- Kategori
- Deneme
Organ nakli üzerine
Yaklaşık 10 ay evveldi, soğuk bir Ocak gecesiydi.
Teyzemler ve kuzenlerimle karşılıklı sohbet ediyorduk.
Konu, haberlerde geçen ‘organ nakilleri’ haberleriyle açıldı.
Ben, destekliyorum bu organ nakillerini, mezarda çürümektense, bir insana ümit oluyor, dedim.
Teyzeoğlum, ben desteklemiyorum, kabir azabı ne olacak, eksik eksik olur mu? dedi.
Teyzem, öteki dünyaya eksik eksik mi gideceğiz, mazaallah, öyle uyanırsak ne olacak, dedi.
Gülümseyerek, olur mu hiç öyle şey teyze, Allah, “Tırnaklarının ucuna kadar aynı” tekrar yaratacağını söyler, dedim.
Eksik yaratılma meselesini, Zülfü Livaneli’nin ‘Engereğin Gözü’ adlı romanında da duymuştum.

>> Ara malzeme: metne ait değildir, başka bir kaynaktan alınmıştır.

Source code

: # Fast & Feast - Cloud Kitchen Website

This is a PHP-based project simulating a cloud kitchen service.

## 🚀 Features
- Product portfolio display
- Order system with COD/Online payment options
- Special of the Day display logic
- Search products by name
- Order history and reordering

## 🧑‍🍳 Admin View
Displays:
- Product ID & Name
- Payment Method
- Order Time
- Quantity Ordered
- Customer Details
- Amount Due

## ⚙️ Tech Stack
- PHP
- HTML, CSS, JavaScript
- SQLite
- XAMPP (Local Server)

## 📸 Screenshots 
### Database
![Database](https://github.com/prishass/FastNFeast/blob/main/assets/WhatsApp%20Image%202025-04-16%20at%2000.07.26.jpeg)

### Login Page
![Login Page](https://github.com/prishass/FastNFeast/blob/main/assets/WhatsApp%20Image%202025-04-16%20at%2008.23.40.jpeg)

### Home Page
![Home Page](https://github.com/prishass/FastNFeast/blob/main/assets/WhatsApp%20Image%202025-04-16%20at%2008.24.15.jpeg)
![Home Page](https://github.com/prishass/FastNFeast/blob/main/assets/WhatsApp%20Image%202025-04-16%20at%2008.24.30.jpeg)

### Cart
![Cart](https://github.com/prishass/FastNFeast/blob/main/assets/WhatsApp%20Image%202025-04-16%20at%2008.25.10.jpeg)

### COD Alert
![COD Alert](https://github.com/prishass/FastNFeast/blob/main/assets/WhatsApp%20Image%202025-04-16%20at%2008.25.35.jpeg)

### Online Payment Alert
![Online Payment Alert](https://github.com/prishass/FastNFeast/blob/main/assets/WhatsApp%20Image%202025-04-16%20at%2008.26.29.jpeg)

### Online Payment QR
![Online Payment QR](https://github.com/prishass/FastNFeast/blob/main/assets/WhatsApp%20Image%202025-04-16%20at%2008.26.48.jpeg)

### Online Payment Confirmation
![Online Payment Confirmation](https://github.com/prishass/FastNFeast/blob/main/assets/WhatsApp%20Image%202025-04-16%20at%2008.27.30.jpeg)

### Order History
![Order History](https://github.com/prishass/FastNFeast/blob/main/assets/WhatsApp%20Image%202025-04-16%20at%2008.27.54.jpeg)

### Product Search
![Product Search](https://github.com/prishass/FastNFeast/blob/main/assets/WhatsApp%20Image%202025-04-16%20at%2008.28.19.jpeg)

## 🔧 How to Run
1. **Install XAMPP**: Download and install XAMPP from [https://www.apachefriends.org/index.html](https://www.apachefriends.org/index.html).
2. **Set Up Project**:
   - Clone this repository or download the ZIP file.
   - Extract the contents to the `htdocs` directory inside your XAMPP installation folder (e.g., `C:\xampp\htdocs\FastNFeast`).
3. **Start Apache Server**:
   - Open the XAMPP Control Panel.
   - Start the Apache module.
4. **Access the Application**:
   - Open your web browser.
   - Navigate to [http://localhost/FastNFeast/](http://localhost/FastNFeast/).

Romandaki kahraman, saray çalışanlarından bir hadım. Cinsel organı çocukken kesilmiş. (Osmanlıyı din devleti olarak görenler, başta hadımlığı açıklayamazlar ki)
Cinsel organı olmadığı için, öteki dünyada da böyle uyanacağı inancına sahiptir, bu hadım.
Hadımlaştırma işlemlerinin yapıldığı merkezlerden elde ettiği bir cinsel organı, su dolu bir kavanozda, kuşağının arasında taşır.
Bir gün öldüğünde, bu organ sayesinde, öteki dünyada şeysiz uyanmayacaktır.
Teyzemin ifade ettiği eksik uyanmayız mı ama, inancı eskiden gelen bir inanışmış, örnekte gördüğünüz gibi…
Sohbete dönelim.
Teyzeoğlu, kabir azabı, derken, bu azap hakkındaki uydurmaları, hadis denen tevatürleri, söylentileri dile getiriyor, şirket dininden misaller veriyor.
Hani şu yılanlar, çıyanlar sokacakmış, börtü böcek yiyecekmiş, şeklinde çeşit çeşit azaplar varmış… O söylentiler işte…
Teyzem tekrar, Cübbeli Ahmet Hoca’da olur vermiyor, bu organ nakline, dedi.
Çoğu ilahiyatçı da onaylıyor, ama Teyze, dedim.
Teyzeoğlum, Cübbeli Ahmet’le diğer ilahiyatçılar bir değildir. Birinin bilgisi teorik, Cübbeli Ahmet’in ki uygulamalı, temelden, dedi.
Git işine teyzeoğlu, dedim.
Vicdanın ‘olur’ dediği, onayladığı bütün güzel işler, Allah tarafından da onaylanır, dedim.
İnandığınızı söylediğiniz Kuran’da ‘ümidini yitirenlerin yalnız kafirler olduğunu’ söyler, dedim.
Çaresiz kalan, hastalığın öldüreceğine dair iddialar olan, organ eksikliği çeken bir hastanın iyileşmesine sebep olmak, hayata sarılmasını sağlamak, ‘Tanrı’dan hiçbir zaman ümit kesilmez’ söyleminin kanıtlayıcısı, destekleyicisi, örnekleyicisi değil midir?
Organ nakli konusunda, monoteistlerin fikri ne, bilmiyorum. Ama benim vicdanım ve aklım olur, diyor. Eminim Tanrı da öyle ister.